▶ [TASK REQUIREMENTS]: Transcribe exactly the lines that fall between the one holding "Patins en ertacétal" and the one holding "VOUS AIMEREZ AUSSI", inclusive, from the entries below.

▶ [Saved entries]:

****************************************

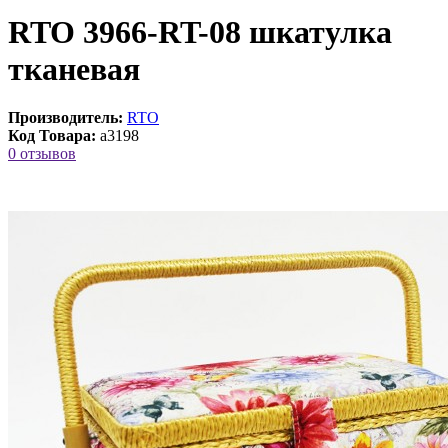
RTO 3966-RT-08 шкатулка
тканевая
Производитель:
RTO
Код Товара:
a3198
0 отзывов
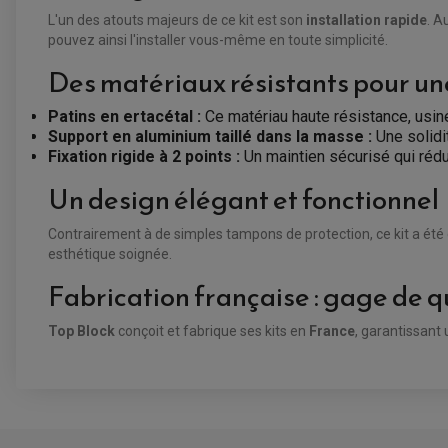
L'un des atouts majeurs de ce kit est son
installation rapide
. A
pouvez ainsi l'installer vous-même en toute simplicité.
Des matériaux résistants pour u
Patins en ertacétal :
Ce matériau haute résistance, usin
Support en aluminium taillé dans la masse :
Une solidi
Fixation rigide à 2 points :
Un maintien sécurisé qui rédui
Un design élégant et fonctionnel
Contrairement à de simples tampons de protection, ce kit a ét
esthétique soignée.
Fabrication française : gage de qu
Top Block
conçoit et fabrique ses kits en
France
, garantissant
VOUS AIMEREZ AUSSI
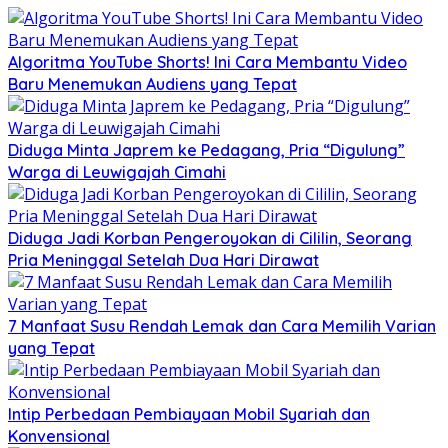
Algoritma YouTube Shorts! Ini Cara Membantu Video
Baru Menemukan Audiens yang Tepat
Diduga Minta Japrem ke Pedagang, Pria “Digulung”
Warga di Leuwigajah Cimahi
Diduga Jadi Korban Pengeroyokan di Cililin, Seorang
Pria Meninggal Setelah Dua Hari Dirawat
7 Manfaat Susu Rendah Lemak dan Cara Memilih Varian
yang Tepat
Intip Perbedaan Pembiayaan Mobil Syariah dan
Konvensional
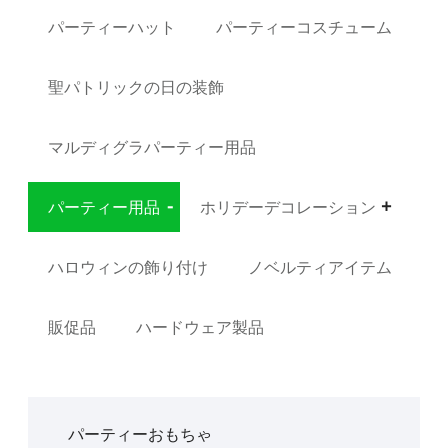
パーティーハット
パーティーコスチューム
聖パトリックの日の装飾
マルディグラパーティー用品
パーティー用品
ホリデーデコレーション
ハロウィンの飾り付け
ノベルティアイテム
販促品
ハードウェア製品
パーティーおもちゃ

****************************************

▶ [YOUR SOLUTION]:
Patins en ertacétal :
Ce matériau haute résistance, usin
Support en aluminium taillé dans la masse :
Une solidi
Fixation rigide à 2 points :
Un maintien sécurisé qui rédui
Un design élégant et fonctionnel
Contrairement à de simples tampons de protection, ce kit a ét
esthétique soignée.
Fabrication française : gage de qu
Top Block
conçoit et fabrique ses kits en
France
, garantissant
VOUS AIMEREZ AUSSI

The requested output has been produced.